Распрощавшись с бабой Степанидой, Виктор с Тоней вышли на улицу. И тут Тоню ожидал второй неприятный сюрприз. Прислонившись к забору, на траве сидел неопрятный старик, от которого несло алкоголем, и, прищурившись, смотрел прямо на них.
— А, Витенька пожаловал, да с женушкой… — хрипло проговорил алкаш. — Никак по святым местам пошли?
Он засмеялся, но приступ кашля прервал его жутковатый смех.
— Ты бы, Графка, похмелился, — брезгливо заметил Виктор, обходя старикашку.
— А ты мне на опохмелочку-то дашь? Уважишь старика, а? — Он поднялся на ноги и, покачиваясь, пошел к ним.
— Еще уважить мне тебя не хватало…
— А вот тогда я для тебя, говнюка, не Графка, а Евграф Владиленович! Понял, сучонок? — грязно выругался старик.
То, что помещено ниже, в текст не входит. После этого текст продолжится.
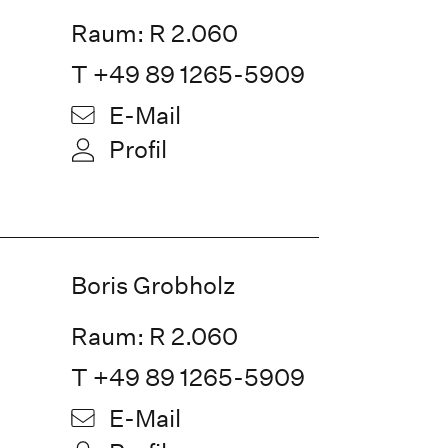
Raum: R 2.060
T +49 89 1265-5909
E-Mail
Profil
Boris Grobholz
Raum: R 2.060
T +49 89 1265-5909
E-Mail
— Вить, пойдем! — потянула мужа за рукав Тоня. — Он же пьяный совсем!
— Пьяный? — перевел на нее мутный взгляд алкаш. — Не, я не пьяный. Был бы пьяный, я бы все твоему гаденышу сказал, все! А может, и скажу еще!
— Гляжу я, Графка, на тебя, — спокойно проговорил Виктор, — и понимаю, что как был ты дураком, так им и остался. Живешь, как собака, и как собака сдохнешь.
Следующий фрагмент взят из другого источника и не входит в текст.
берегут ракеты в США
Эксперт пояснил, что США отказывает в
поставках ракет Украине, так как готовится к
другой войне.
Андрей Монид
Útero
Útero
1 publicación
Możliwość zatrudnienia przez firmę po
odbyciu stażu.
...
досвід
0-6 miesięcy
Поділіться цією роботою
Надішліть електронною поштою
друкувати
Он повернулся, собираясь уходить, и потянул Тоню за рукав, но их остановило отвратительное хихиканье за спиной. Оно было настолько неожиданно, что оба повернулись и уставились на старика, обнажившего гнилые зубы.
— Хи-хи-хи! — никак не мог успокоиться тот. — Значит, говоришь, как собака?
Внезапно он прекратил смеяться и совершенно трезвыми глазами взглянул на Тоню. Она непроизвольно сделала шаг назад.
— Как собака… — протянул он, по-прежнему не сводя с нее выцветших голубоватых глаз, в уголках которых собрались слезы. — Ну конечно, Витенька, тебе ведь лучше знать, кто как сдохнет, правда? Ты же всегда был умненький, такой умненький, что куда уж нам, дуракам! — И старик опять затрясся в приступе смеха.
Виктор решительно отвернулся и пошел прочь, крепко держа Тоню за руку.
— И ведь все они как собаки и сдохли! Правду говорю, а? — звучал им вслед хриплый голос. — Как собаки, да? И я так же помру, верно ты сказал, верно! Только как тебе спится, Витенька, на костях-то? Не страшно, а? Не страшно?